Я никому не говорил об этом. Не хотел. Зачем? Но это раздирало меня изнутри. Это не проходило и не затихало. Я не мог с этим существовать. И умереть с этим я тоже почему-то не мог. В самоубийстве также было что-то унизительное. Должно быть, признание поражения.
Я встал из-за стола, по лестнице спустился вниз, накинул поверх пижамы пуховик, сунул босые ноги в кроссовки и вышел во двор. Вокруг было холодно, пусто и мокро. Ни в одном из соседских домов, насколько я мог видеть из-за оград, не горел свет. Время от времени начинала лаять какая-то собака, и ей тут же откликались другие из ближайших дворов. В темноте их отрывистый разноголосый лай гулко разносился по округе. Если бы они выли, я бы, наверное, им подпел.
Утром мои соседи вставали, выгуливали своих четвероногих собратьев, затем, как и я, в сопровождении охраны выезжали на дорогих машинах из дорогих домов и отправлялись на работу. Лгать, предавать, пресмыкаться. Зарабатывать деньги и делать карьеру. Им это было еще интересно. Мне — уже нет. Я все знал наперед. Про них, про себя, про их невоспитанных собак и их спесивых любовниц, треть из которых успели побывать в моей постели. Про все, что меня окружало.

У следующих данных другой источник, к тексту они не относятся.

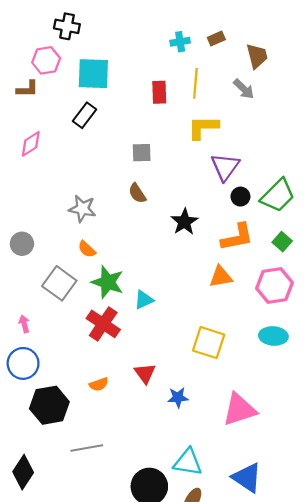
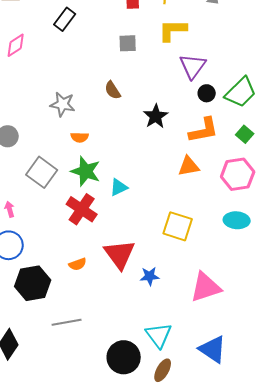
gray square: (142, 153) -> (128, 43), moved
orange semicircle: (87, 249) -> (80, 137), moved, turned -42
red triangle: (145, 373) -> (120, 254), size x1.6
cyan triangle: (188, 462) -> (159, 335), turned 44

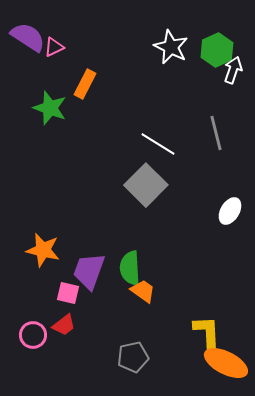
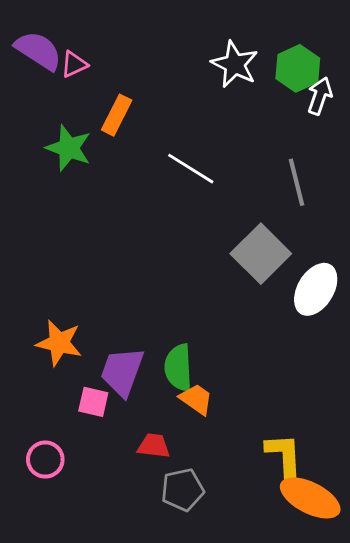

Я стоял, пока не замерз, потом по дорожке прошел к Домику охранника и поднялся на второй этаж. Свет в его комнате был включен, но охранник, долговязый белобрысый парень, мирно спал, сдвинув стулья и подложив под голову свернутую куртку. Куртка, кстати, была моя.
Трех стульев ему не хватило, и его ноги в сношенных башмаках торчали в воздухе.
Я взглянул на маленькие экраны мониторов, где черно-белым цветом мерцал мой двор и вход в дом. Потом потряс его за плечо.